Run definition DSL
This page provides the full specification of the JSON-based DSL used to define runs. For a more progressive introduction to workflows, please refer to this guide.
JSON schema
A run file should contain a single JSON object formed of the following fields.
Name | Type | Description |
---|---|---|
workflow | string | Specification of the workflow to execute. |
name | string; optional | A human-readable name. |
notes | string; optional | Notes describing the purpose of this experiment. |
tags | string[]; optional | Some tags, used when searching for runs. |
seed | long; optional | Seed to be used for deterministic reproduction. If not specified, a random one will be generated. |
repeat | integer; optional; default: 1 | Number of times to repeat each run. |
params | object; optional | Mapping between parameter names and their values. |
Specifying parameters
When defining an experiment, you can specify values for parameters. You must specify a value for all parameters, except if they are only used by optional inputs.

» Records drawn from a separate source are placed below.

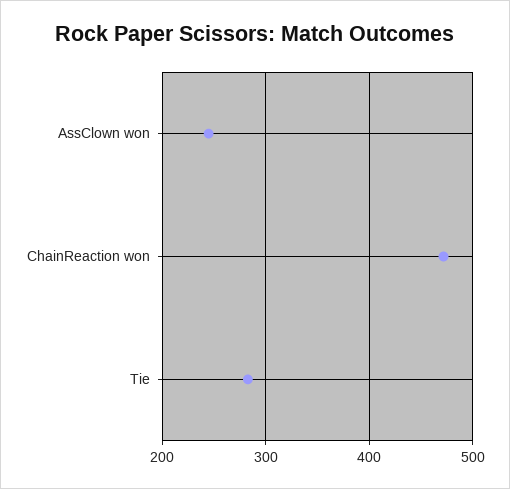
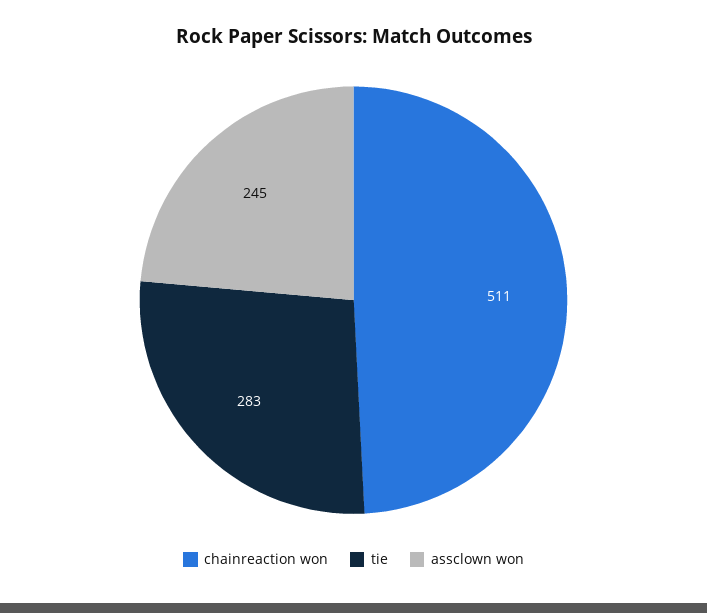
  {
    "AssClown won": 245,
-   "ChainReaction won": 470,
+   "ChainReaction won": 511,
    "Tie": 283
  }

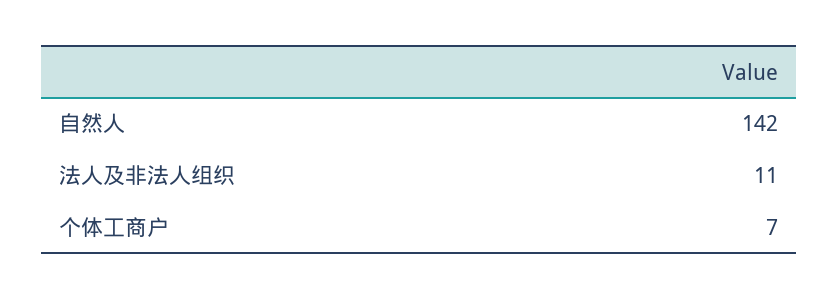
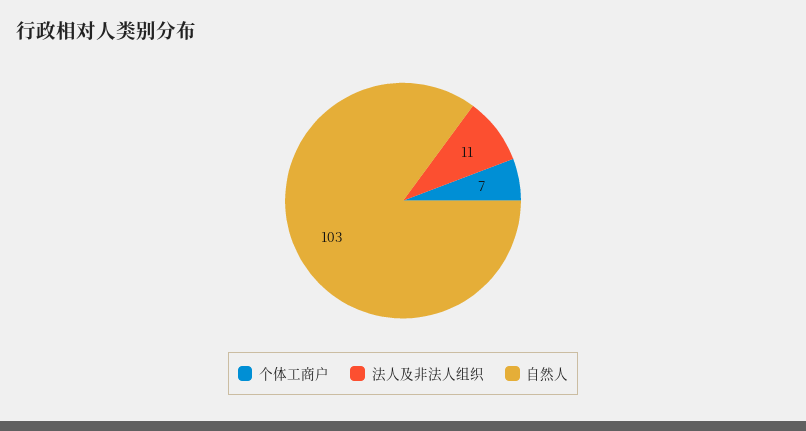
  {
-   "自然人": 142,
+   "自然人": 103,
    "法人及非法人组织": 11,
    "个体工商户": 7
  }

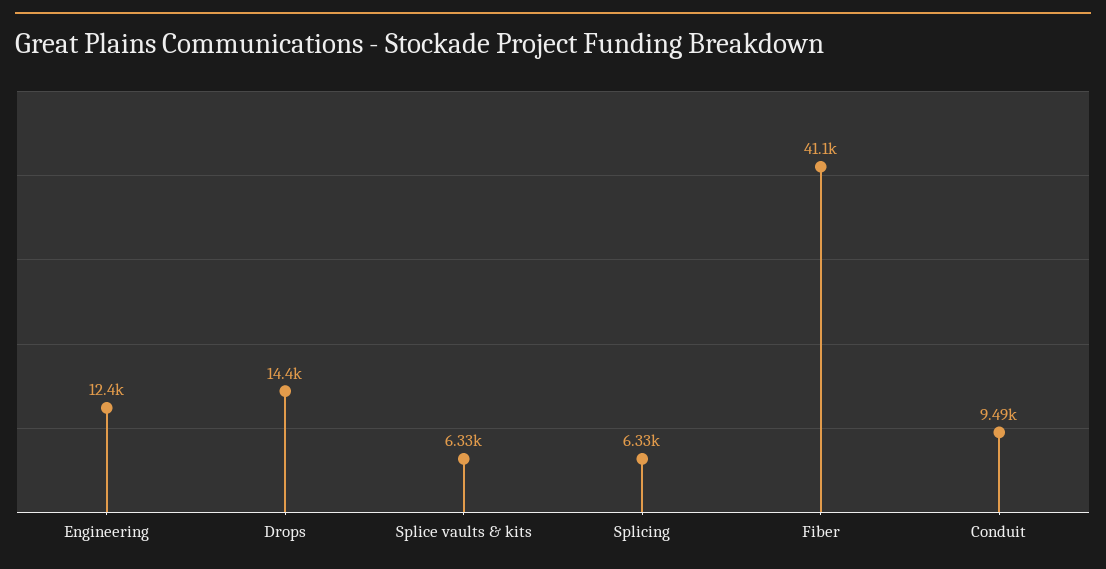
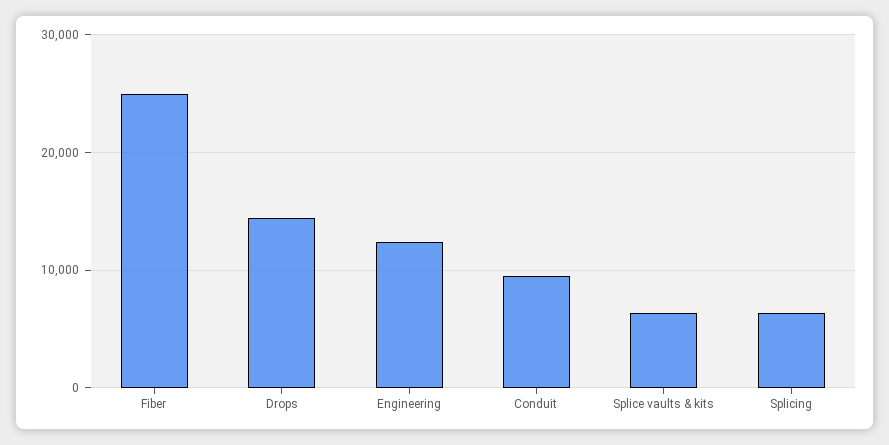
  {
    "Engineering": 12400,
    "Drops": 14400,
    "Splice vaults & kits": 6330,
    "Splicing": 6330,
-   "Fiber": 41100,
+   "Fiber": 25000,
    "Conduit": 9490
  }

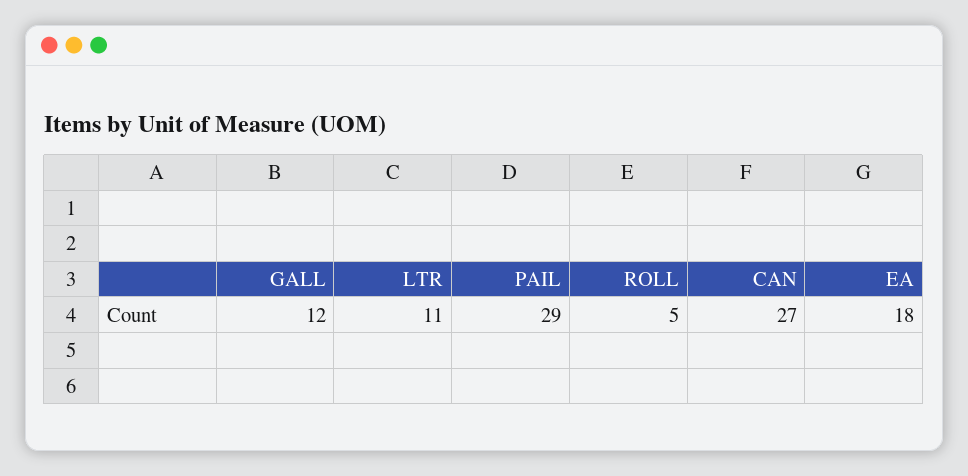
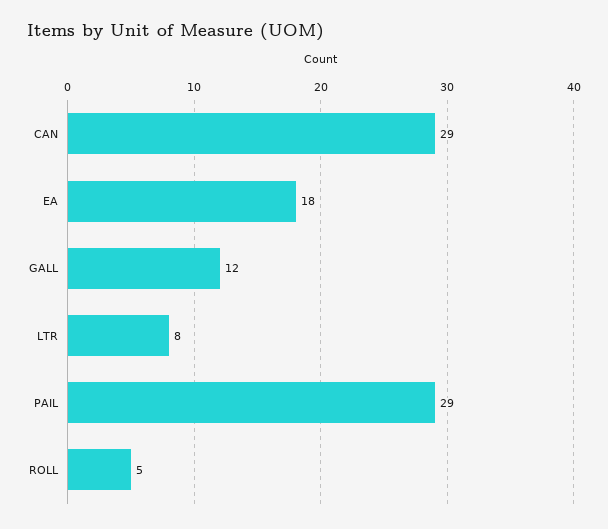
  {
    "GALL": 12,
-   "LTR": 11,
+   "LTR": 8,
    "PAIL": 29,
    "ROLL": 5,
-   "CAN": 27,
+   "CAN": 29,
    "EA": 18
  }

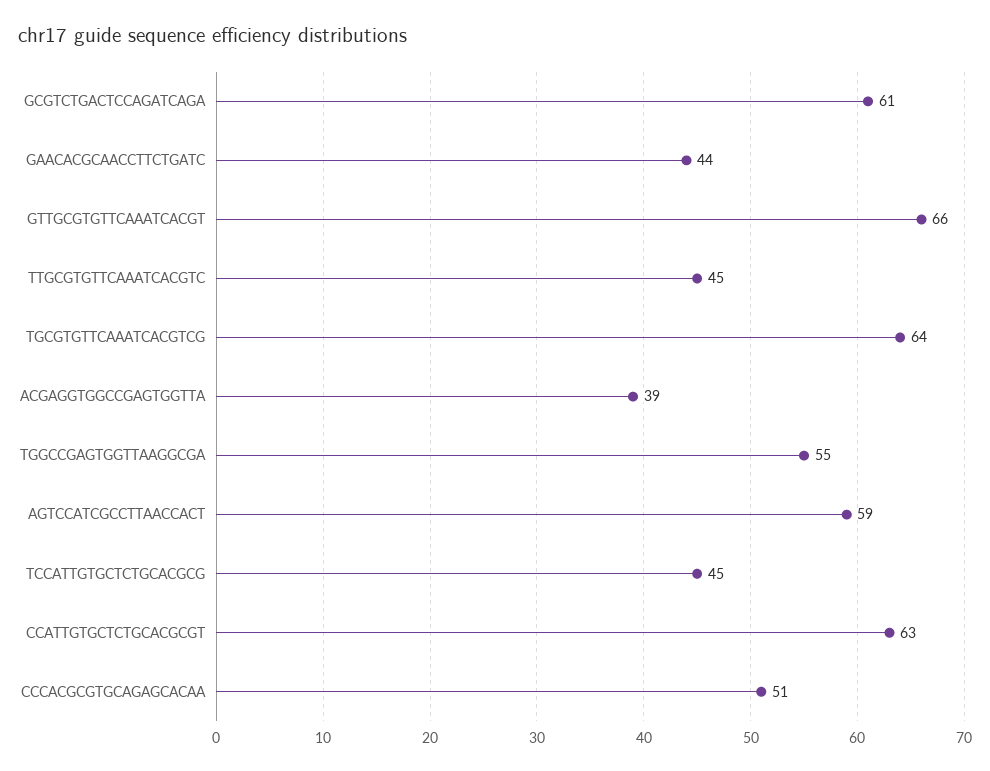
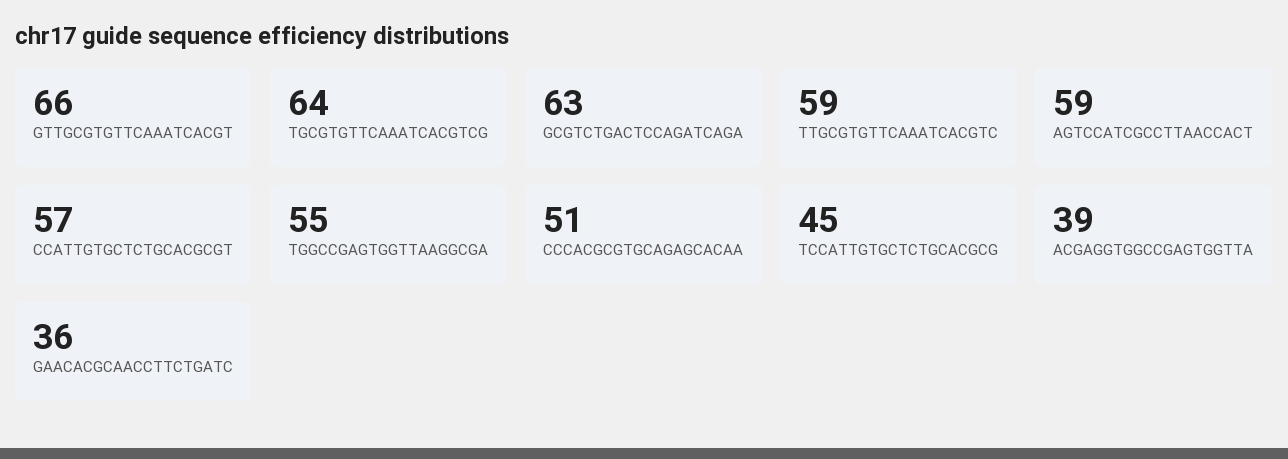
  {
-   "GCGTCTGACTCCAGATCAGA": 61,
+   "GCGTCTGACTCCAGATCAGA": 63,
-   "GAACACGCAACCTTCTGATC": 44,
+   "GAACACGCAACCTTCTGATC": 36,
    "GTTGCGTGTTCAAATCACGT": 66,
-   "TTGCGTGTTCAAATCACGTC": 45,
+   "TTGCGTGTTCAAATCACGTC": 59,
    "TGCGTGTTCAAATCACGTCG": 64,
    "ACGAGGTGGCCGAGTGGTTA": 39,
    "TGGCCGAGTGGTTAAGGCGA": 55,
    "AGTCCATCGCCTTAACCACT": 59,
    "TCCATTGTGCTCTGCACGCG": 45,
-   "CCATTGTGCTCTGCACGCGT": 63,
+   "CCATTGTGCTCTGCACGCGT": 57,
    "CCCACGCGTGCAGAGCACAA": 51
  }

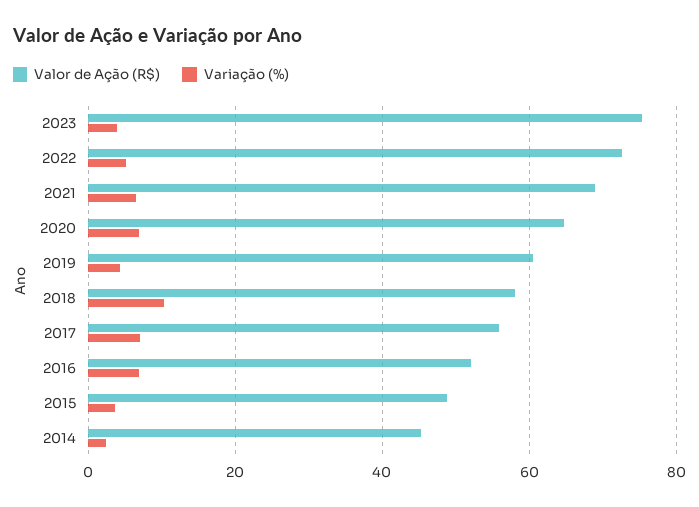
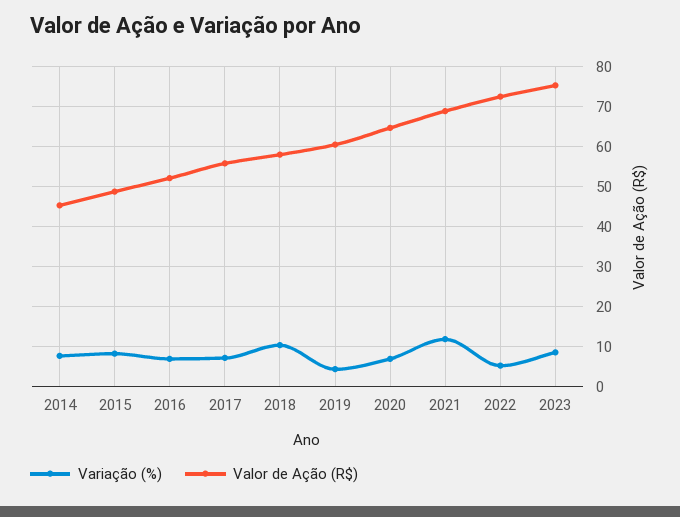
  {
    "Valor de Ação (R$)": {
      "2023": 76,
      "2022": 72,
      "2021": 68,
      "2020": 64,
      "2019": 60,
      "2018": 58,
      "2017": 56,
      "2016": 52,
      "2015": 48,
      "2014": 46
    },
    "Variação (%)": {
-     "2023": 4,
+     "2023": 8,
      "2022": 6,
-     "2021": 6,
+     "2021": 12,
      "2020": 6,
      "2019": 4,
      "2018": 10,
      "2017": 8,
      "2016": 6,
-     "2015": 4,
+     "2015": 8,
-     "2014": 2
+     "2014": 8
    }
  }

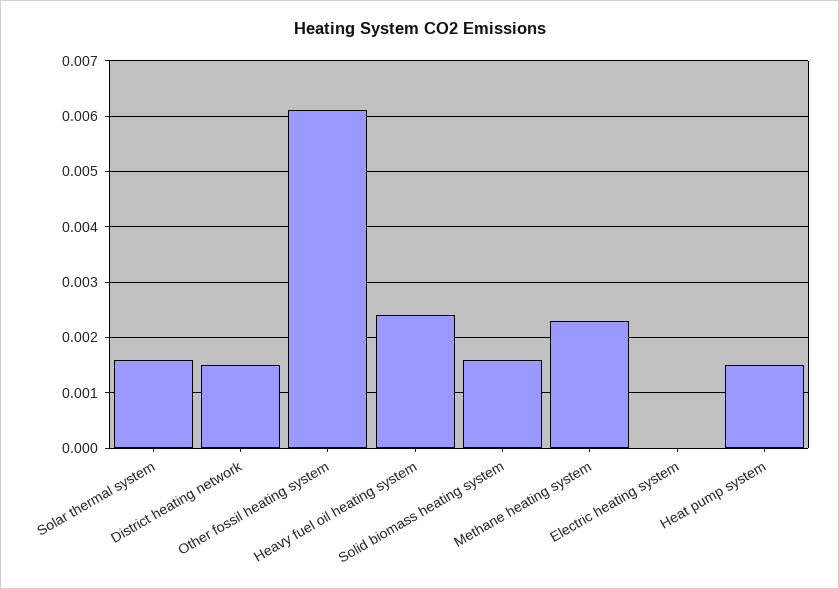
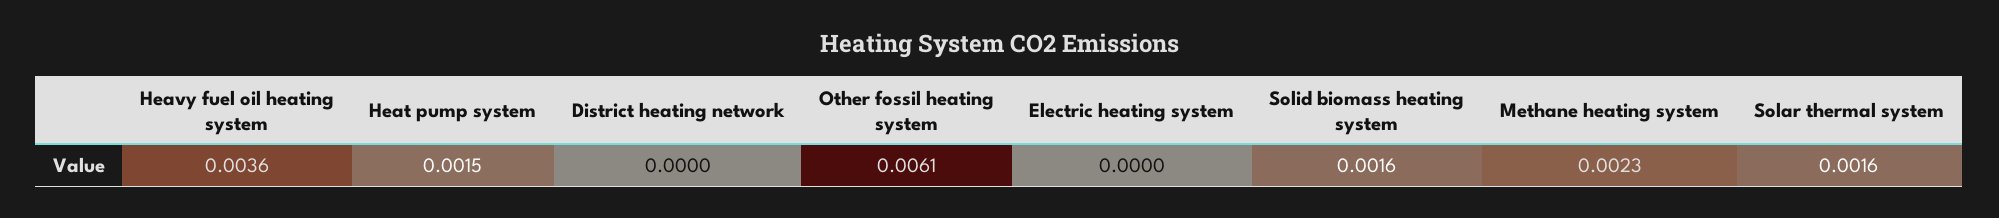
  {
    "Solar thermal system": 0.0016,
-   "District heating network": 0.0015,
+   "District heating network": 0,
    "Other fossil heating system": 0.0061,
-   "Heavy fuel oil heating system": 0.0025,
+   "Heavy fuel oil heating system": 0.0036,
    "Solid biomass heating system": 0.0016,
    "Methane heating system": 0.0023,
    "Electric heating system": 0,
    "Heat pump system": 0.0015
  }

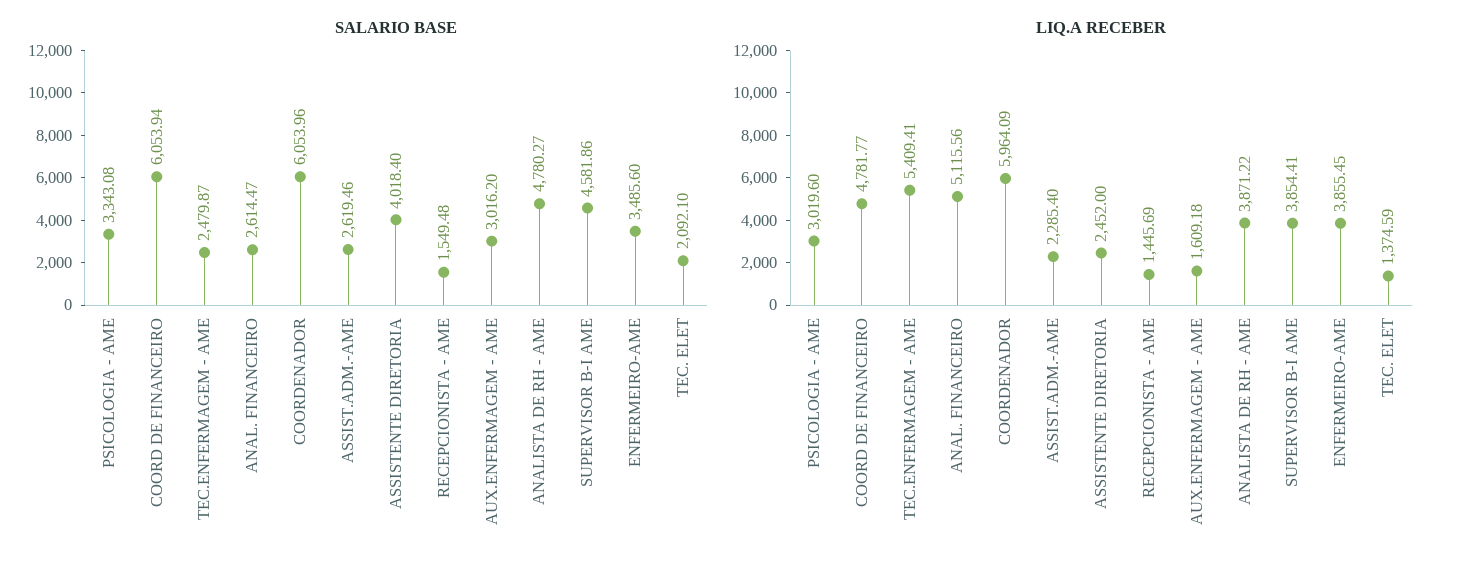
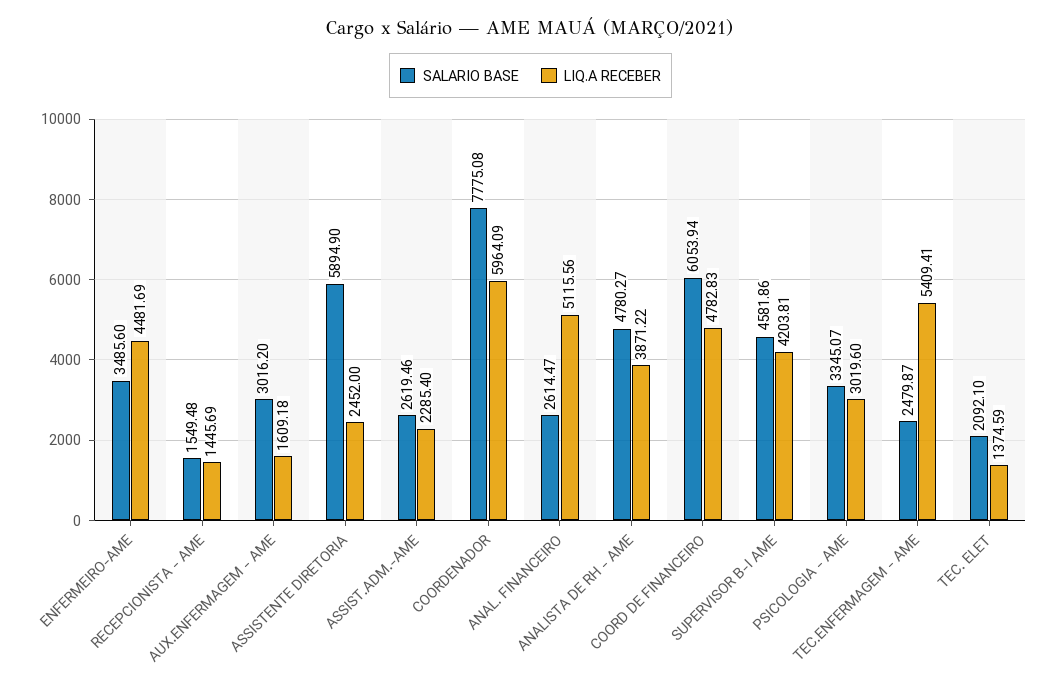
  {
    "SALARIO BASE": {
-     "PSICOLOGIA - AME": 3343.08,
+     "PSICOLOGIA - AME": 3345.07,
      "COORD DE FINANCEIRO": 6053.94,
      "TEC.ENFERMAGEM - AME": 2479.87,
      "ANAL. FINANCEIRO": 2614.47,
-     "COORDENADOR": 6053.96,
+     "COORDENADOR": 7775.08,
      "ASSIST.ADM.-AME": 2619.46,
-     "ASSISTENTE DIRETORIA": 4018.4,
+     "ASSISTENTE DIRETORIA": 5894.9,
      "RECEPCIONISTA - AME": 1549.48,
      "AUX.ENFERMAGEM - AME": 3016.2,
      "ANALISTA DE RH - AME": 4780.27,
      "SUPERVISOR B-I AME": 4581.86,
      "ENFERMEIRO-AME": 3485.6,
      "TEC. ELET": 2092.1
    },
    "LIQ.A RECEBER": {
      "PSICOLOGIA - AME": 3019.6,
-     "COORD DE FINANCEIRO": 4781.77,
+     "COORD DE FINANCEIRO": 4782.83,
      "TEC.ENFERMAGEM - AME": 5409.41,
      "ANAL. FINANCEIRO": 5115.56,
      "COORDENADOR": 5964.09,
      "ASSIST.ADM.-AME": 2285.4,
      "ASSISTENTE DIRETORIA": 2452,
      "RECEPCIONISTA - AME": 1445.69,
      "AUX.ENFERMAGEM - AME": 1609.18,
      "ANALISTA DE RH - AME": 3871.22,
-     "SUPERVISOR B-I AME": 3854.41,
+     "SUPERVISOR B-I AME": 4203.81,
-     "ENFERMEIRO-AME": 3855.45,
+     "ENFERMEIRO-AME": 4481.69,
      "TEC. ELET": 1374.59
    }
  }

You can either specify a single value or multiple values for any parameter, triggering the execution of multiple versions of the same original workflow. Accio currently supports several ways to specify parameters, described in the next sections.
The different values that a parameter will take are defined via a JSON object whose only key is values
, mapped to a JSON array with all values taken by the parameter.
The order of values has no importance.
Values should be specified using the same format as for workflow input values.
For example:
{
"params": {
"epsilon": {
"values": [1, 0.1, 0.001, 0.0001]
}
}
}
Of course, a singleton can be passed as values
.
If at least one parameter has more than one possible value, the cross product of all values will be taken to determine the runs to actually trigger.
For example, 8 (4 x 2 x 1) different runs will be launched with the following configuration:
{
"params": {
"epsilon": {
"values": [1, 0.1, 0.001, 0.0001]
},
"uri": {
"values": ["/path/to/geolife", "/path/to/cabspotting"]
},
"level": {
"values": [12]
}
}
}
Controlling randomness with a seed
Some workflows may include operators marked as unstable, which means they need some source of randomness when being executed.
This randomness is provided through a seed.
By default, a random seed is generated for each run, but you may fix it through the seed
key.
If a run definition gives birth to several runs, the seed specified in the definition will be used to deterministically generate a seed for each child run.
If a run definition corresponds to a single run, the specified seed will be used directly.